Halide Design DAC HD
Device Type: Asynchronous USB DAC with attached USB and RCA Cable
Input: 1 USB cable, 44.1 kHz, 48 kHz, 88.2 kHz, 96 kHz (up to 24 bits)
Output: 1 pair RCA
Dimensions: total length including USB cable, DAC, and RCA cable - 2 meters standard, other lengths available (3 meter + $20, 5 meter +$60, 7 meter +$100)
Availability: through Authorized Dealers and Direct Online (shipping second half of November 2011)
Sometimes What Works On Paper...
A true Asynchronous USB DAC using Wavelength's Streamlength software capable of handling 24 bit/96kHz for $550? Including cables?
The Halide Design DAC HD evolved from their devilsound DAC. While the devilsound was of the non-oversampling variety, the new HD adds the Wolfson WM8716 to get you to 24/96 so you can play your music at its native resolution (up to 96kHz) or upsample to that same limit, your choice. You'll also see from the pictures that the diminutive HD DAC gets its power from the USB Bus which may give some cause for concern in terms of noise transferred from your noisy computer. Halide has done a few things to the power supply in the DAC HD, on paper and in practice, to address these concerns and more. From the Halide website:
"Most of the components in the circuit can run of 4.5 V or less, so this can be derived from the 5V USB power line. The USB power is filtered through separate LC filters for the Analog DAC supply, the positive Analog output supplies, the digital supply (3.3V), and the clock supply (3V), to minimize any power cross-talk between the various circuit components.

===

What to work on:
- a) Summarize the DAC HD review in two sentences.
- b) Extend the DAC HD review past its final sentence.
The items that follow are separate material, unrelated to the DAC HD review.

===

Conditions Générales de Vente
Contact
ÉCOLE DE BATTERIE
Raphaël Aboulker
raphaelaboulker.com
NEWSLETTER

===

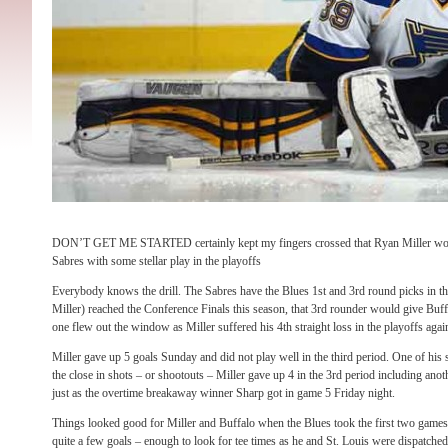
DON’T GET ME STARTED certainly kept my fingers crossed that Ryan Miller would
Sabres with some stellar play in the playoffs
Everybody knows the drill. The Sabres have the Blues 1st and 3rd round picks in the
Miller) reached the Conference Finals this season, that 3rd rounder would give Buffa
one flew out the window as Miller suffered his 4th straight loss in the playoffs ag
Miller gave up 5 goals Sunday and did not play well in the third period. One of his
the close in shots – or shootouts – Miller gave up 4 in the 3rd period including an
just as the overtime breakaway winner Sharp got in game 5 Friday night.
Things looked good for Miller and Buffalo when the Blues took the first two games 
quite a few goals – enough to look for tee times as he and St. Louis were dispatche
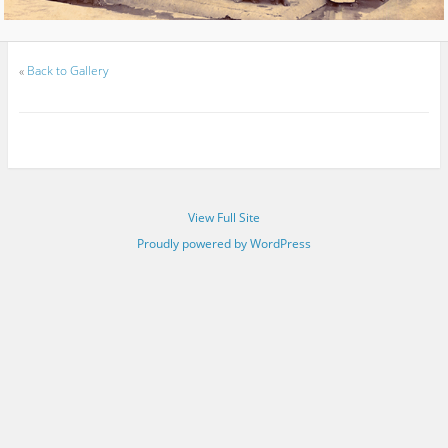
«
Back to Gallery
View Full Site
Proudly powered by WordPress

===

Solved problems:
- a) The Halide Design DAC HD is an asynchronous USB DAC with attached USB and RCA cables that uses Wavelength's Streamlength software, handles up to 24-bit/96 kHz, and costs $550 including cables. It evolved from the devilsound DAC by adding the Wolfson WM8716, and while it draws its power from the USB bus, Halide filters that power through separate LC filters for different parts of the circuit to minimize cross-talk.

- b)
For the output circuitry, a negative supply is needed. A -5 V signal is generated with a MAX889S, and further CLC filtered and down-regulated to -4.5V. In total, the DAC HD contains 8 independent voltage regulators, for optimal performance."
The attached USB cable is a custom version of the Wireworld Starlight USB cable (a 1M Wireworld Starlight USB cable is $89) which among other things isolates power from data, "The Starlight runs the power separately from the data lines, and features full coaxial shielding around the power lines to minimize cross talk. In addition, the flat geometry of the datalines allows for a clean, controlled 90-ohm impedance, allowing the cable to run a full 7 meters without repeater electronics." Coming out of the other end of the DAC which is encased in black annodized laser-engraved aluminum (and measures appx. 2 1/2 x 1 1/4 x 5/8") are a pair of solid silver analog RCA cables terminated with Eichmann silver bullet plugs.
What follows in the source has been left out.